Remote / Cloud
Running the agent loop on a server you operate, exposed over an API, so many users hit one centrally-managed, observable, horizontally-scaled deployment.
How it works
The loop lives behind an HTTP endpoint. Because agent-loop runs are long and bursty, the hard parts are concurrency, state, and isolation — not the model call itself.
- Stateless workers, external state — keep the loop process stateless and stash session/short-term-memory in Redis or Postgres, so any worker can resume a run and you can scale pods independently.
- Long-running jobs — a multi-step run can take minutes; use async workers + a queue (or websockets/SSE for streamed-vs-unstreamed-responses) rather than a blocking request that hits a 30 s gateway timeout.
- Per-tenant isolation — tool execution (esp. code-execution-repl) runs in a per-request sandbox (container/microVM), never the app process, since you’re running other people’s prompts.

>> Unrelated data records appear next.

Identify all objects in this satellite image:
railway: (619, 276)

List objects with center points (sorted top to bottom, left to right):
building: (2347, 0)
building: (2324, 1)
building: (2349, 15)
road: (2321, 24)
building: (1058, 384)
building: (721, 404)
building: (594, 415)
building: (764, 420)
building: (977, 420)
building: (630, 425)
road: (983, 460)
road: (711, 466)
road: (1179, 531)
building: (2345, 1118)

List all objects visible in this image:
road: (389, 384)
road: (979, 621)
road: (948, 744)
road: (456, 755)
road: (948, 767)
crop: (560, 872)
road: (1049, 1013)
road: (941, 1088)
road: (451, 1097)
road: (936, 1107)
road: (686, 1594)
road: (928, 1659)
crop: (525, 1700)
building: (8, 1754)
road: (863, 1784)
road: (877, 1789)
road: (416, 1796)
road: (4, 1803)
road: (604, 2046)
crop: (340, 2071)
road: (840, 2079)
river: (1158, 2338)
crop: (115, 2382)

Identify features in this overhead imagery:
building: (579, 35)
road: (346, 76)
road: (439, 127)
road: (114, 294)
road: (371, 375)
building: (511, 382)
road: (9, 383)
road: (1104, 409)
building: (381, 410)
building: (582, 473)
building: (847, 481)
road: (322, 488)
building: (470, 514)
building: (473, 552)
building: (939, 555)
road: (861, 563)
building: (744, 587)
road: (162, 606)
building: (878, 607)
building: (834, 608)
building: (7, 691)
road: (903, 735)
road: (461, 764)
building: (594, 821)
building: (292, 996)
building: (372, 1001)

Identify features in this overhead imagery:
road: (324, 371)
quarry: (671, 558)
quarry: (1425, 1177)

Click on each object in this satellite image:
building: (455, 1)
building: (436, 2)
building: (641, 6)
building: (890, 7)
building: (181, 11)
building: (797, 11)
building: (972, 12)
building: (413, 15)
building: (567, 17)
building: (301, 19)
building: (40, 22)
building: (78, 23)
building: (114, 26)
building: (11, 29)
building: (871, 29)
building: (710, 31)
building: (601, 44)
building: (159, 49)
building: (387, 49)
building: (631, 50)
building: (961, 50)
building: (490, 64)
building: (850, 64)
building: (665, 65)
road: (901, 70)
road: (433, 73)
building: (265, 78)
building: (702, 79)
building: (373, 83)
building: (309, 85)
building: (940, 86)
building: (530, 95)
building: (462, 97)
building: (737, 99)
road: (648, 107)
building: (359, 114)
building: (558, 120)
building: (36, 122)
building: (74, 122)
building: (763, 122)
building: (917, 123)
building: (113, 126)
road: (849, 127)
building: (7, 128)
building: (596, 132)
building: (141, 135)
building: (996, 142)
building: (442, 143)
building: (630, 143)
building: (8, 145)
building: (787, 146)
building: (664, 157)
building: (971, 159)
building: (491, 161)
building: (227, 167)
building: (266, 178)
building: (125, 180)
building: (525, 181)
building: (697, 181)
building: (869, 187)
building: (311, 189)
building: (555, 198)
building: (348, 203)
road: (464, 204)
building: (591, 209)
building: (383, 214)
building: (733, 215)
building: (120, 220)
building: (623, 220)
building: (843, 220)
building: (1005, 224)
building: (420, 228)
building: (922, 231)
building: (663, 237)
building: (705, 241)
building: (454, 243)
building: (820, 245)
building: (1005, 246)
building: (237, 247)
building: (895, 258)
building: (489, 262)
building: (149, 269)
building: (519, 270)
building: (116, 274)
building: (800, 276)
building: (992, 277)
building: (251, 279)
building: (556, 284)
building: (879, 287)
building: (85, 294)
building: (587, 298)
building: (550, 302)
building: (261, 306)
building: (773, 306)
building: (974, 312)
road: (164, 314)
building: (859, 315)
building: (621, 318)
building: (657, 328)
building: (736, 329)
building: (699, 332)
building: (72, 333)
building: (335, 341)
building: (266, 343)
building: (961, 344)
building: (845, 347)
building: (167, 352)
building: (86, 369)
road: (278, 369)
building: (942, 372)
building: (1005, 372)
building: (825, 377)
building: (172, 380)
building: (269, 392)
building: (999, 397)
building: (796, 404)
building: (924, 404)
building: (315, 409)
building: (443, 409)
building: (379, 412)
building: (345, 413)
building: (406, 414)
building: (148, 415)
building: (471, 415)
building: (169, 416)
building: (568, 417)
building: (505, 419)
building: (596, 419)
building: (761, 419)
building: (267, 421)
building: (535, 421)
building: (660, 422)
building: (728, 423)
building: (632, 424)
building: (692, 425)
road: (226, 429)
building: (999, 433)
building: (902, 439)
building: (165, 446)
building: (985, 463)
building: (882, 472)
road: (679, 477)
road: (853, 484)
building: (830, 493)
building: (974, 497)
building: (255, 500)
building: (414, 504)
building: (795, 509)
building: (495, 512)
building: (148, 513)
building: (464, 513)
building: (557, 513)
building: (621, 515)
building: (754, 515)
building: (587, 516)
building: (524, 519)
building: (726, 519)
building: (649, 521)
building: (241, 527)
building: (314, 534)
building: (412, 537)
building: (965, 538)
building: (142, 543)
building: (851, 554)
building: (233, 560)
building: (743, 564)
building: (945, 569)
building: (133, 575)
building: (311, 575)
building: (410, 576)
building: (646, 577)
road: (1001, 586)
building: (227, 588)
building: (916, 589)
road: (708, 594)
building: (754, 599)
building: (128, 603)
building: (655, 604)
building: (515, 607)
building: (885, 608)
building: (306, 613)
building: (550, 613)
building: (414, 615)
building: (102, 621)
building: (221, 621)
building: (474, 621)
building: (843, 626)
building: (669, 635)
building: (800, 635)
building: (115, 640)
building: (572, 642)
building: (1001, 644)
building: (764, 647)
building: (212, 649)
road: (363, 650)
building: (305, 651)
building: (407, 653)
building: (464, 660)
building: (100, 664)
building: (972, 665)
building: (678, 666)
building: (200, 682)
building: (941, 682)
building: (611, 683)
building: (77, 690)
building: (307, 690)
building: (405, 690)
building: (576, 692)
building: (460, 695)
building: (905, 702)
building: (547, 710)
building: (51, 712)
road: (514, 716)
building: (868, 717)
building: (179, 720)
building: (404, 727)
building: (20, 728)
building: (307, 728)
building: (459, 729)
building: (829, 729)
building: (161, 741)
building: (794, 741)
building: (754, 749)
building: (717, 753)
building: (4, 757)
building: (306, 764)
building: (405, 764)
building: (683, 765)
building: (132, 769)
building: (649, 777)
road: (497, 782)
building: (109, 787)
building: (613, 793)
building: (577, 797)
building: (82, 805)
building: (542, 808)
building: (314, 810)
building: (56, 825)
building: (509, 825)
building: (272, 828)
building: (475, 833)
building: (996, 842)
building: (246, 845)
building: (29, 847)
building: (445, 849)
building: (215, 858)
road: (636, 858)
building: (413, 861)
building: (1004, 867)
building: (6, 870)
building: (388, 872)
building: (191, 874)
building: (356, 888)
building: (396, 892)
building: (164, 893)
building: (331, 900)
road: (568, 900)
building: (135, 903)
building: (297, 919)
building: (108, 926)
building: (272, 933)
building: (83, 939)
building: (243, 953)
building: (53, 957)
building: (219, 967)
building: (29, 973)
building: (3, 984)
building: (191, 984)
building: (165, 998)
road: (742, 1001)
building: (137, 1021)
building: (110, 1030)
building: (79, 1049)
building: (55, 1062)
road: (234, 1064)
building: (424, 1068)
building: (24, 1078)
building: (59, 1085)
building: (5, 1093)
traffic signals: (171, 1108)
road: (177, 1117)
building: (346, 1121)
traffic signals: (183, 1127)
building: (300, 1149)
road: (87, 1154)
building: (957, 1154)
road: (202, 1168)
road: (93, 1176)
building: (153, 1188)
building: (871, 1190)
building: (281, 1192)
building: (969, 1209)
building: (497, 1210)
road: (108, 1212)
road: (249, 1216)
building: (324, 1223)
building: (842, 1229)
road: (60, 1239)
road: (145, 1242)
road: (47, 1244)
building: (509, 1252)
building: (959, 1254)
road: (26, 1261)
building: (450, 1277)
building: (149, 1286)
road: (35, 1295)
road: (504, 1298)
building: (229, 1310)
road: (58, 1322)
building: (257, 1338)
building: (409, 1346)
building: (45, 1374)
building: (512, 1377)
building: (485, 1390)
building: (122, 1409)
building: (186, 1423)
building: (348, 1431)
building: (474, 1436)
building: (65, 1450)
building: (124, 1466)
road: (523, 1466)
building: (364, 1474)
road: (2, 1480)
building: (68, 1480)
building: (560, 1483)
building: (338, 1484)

- Centralized everything — one place for structured-logging-tracing, rate limits, key rotation, and prompt updates pushed to all users instantly.
Why it matters
Cloud is the default for any multi-user product: you patch a prompt-injection hole or swap models once and everyone gets it, versus chasing stale installs in local-desktop. It’s also where you see what the fleet does — traces, token-based-pricing cost per tenant, eval metrics — and where you enforce guardrails server-side instead of trusting a client.
Example
A typical async request path:
POST /runs {goal} → 202 {run_id} # enqueue, don't block
worker: pop job → agent loop (N steps)
each tool_use → spawn sandbox, run, collect obs
stream tokens over SSE to client
state → Redis: runs:<id> = {step, messages, cost}
GET /runs/<id> → status + partial output # poll or resume
One model key, one trace backend, one rate limiter front everyone — N concurrent runs, no shared mutable state between them.
Pitfalls
- Gateway timeouts. A synchronous endpoint dies on a 4-minute run; go async (202 + poll/stream) or the load balancer kills it mid-loop.
- Runaway cost. A looping agent can burn thousands of tokens per request; enforce a per-run step + token budget server-side, not just client-side (see max-length-max-tokens).
- Cross-tenant leakage — shared sandbox state, a cached vector index, or a mis-scoped DB query exposes one user’s data to another; isolate per tenant.
- Lost runs on deploy — in-memory loop state vanishes when a pod restarts; externalize state so a rolling deploy or crash can resume, not drop, the job.